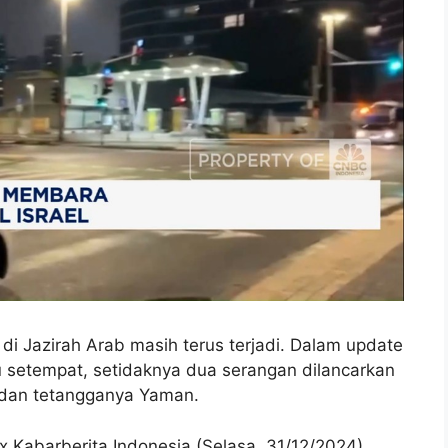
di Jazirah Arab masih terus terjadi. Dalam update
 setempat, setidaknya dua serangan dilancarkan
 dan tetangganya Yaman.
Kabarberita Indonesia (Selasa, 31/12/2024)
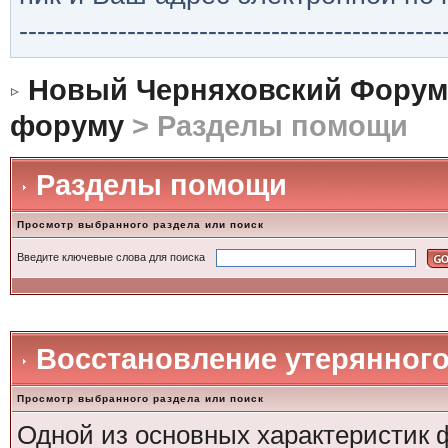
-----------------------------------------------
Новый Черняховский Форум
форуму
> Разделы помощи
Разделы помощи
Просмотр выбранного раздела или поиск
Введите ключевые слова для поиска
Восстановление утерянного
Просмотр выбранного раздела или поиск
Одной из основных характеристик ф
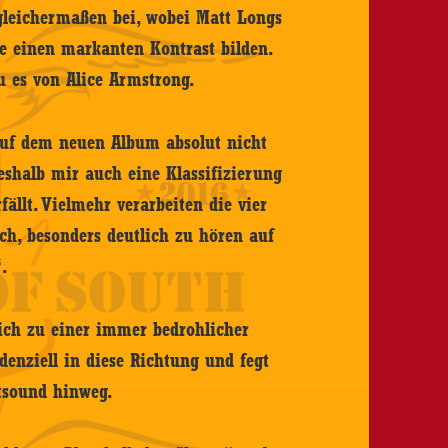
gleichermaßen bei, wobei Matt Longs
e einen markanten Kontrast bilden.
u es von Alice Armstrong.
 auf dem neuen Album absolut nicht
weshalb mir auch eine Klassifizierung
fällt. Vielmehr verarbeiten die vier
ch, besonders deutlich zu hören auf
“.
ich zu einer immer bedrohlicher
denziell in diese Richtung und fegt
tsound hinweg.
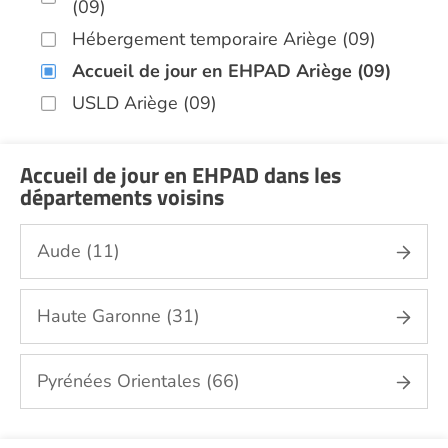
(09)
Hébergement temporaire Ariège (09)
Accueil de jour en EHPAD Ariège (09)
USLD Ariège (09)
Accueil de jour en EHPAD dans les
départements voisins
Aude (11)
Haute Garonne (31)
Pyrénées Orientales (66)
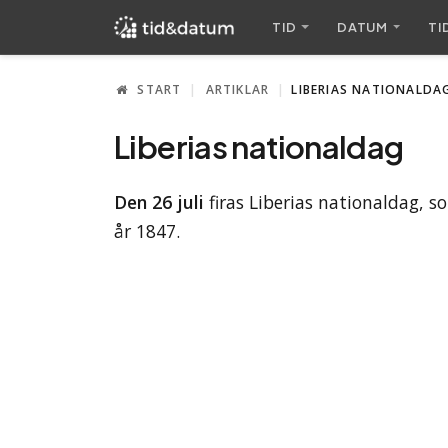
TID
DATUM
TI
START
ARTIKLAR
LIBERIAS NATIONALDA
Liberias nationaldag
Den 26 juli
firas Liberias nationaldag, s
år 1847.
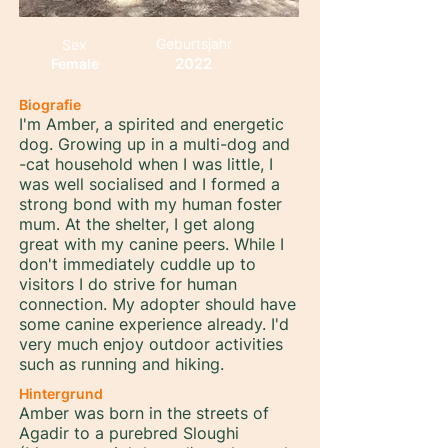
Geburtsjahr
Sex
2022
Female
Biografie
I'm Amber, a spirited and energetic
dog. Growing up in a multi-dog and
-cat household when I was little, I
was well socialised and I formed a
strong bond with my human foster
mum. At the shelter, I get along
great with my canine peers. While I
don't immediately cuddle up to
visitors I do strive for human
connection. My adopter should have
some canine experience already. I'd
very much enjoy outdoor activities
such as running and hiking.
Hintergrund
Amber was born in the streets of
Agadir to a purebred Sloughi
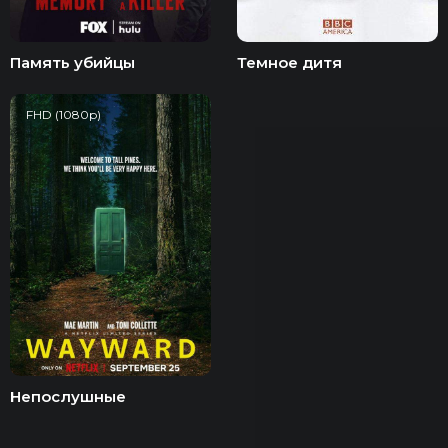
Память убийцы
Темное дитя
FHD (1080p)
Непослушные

...

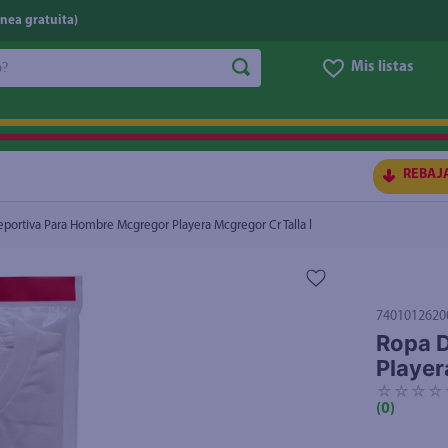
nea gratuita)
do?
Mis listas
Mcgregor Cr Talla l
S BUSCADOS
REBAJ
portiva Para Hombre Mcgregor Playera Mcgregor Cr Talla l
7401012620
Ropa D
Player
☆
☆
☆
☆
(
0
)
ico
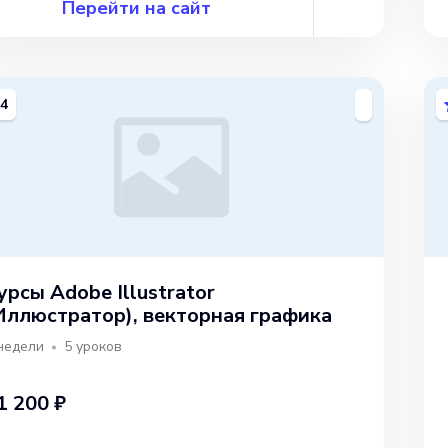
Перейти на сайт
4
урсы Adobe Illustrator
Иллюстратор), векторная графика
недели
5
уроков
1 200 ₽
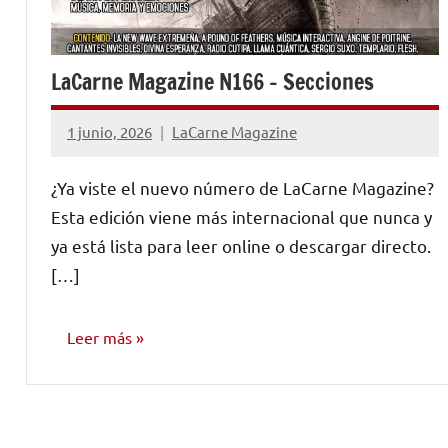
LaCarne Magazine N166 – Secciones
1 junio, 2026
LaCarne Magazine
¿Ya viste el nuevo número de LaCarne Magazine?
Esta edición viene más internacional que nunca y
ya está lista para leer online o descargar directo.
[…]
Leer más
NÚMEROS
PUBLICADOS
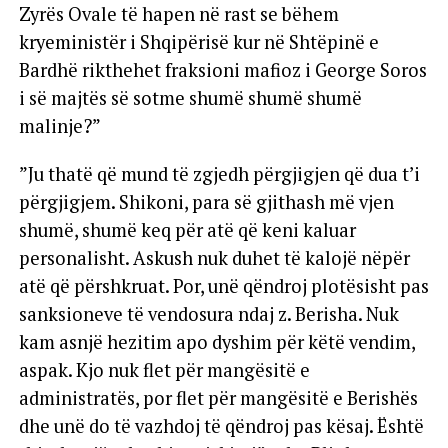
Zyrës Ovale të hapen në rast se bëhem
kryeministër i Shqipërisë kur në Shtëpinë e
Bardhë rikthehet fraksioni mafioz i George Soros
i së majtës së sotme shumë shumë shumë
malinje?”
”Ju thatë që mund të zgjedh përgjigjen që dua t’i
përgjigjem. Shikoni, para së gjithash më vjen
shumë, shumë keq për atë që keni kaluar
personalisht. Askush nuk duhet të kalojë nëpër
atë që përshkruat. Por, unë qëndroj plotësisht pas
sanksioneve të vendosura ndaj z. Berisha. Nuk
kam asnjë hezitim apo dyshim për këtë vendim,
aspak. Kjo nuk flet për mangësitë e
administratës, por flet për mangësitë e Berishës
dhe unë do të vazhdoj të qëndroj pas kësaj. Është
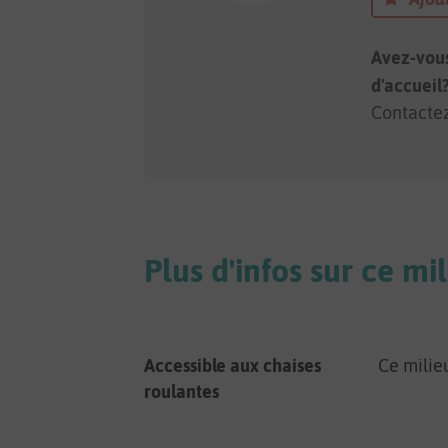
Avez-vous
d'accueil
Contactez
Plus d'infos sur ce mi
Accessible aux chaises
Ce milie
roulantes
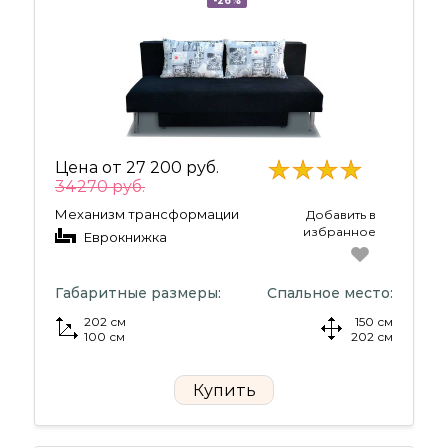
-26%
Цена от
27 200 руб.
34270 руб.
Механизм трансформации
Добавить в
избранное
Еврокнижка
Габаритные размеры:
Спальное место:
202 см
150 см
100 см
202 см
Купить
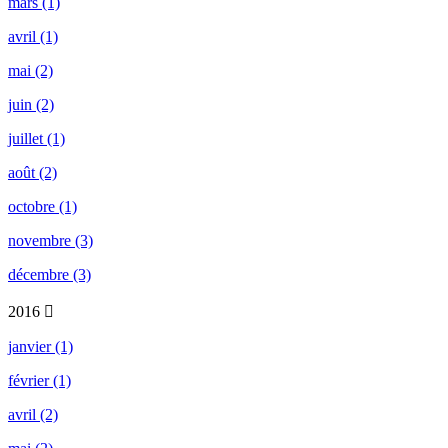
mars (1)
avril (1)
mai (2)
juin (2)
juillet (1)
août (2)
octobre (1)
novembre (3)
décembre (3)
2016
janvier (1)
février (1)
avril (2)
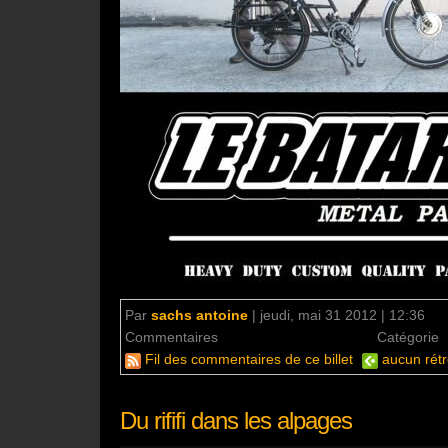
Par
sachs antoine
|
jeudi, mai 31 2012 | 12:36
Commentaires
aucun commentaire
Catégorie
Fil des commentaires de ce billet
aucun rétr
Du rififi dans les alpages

YOUR INSTRUCTIONS
Filter the listing above, keeping only the lines with "Talla".

WORKED SOLUTION
Mcgregor Cr Talla l
portiva Para Hombre Mcgregor Playera Mcgregor Cr Talla l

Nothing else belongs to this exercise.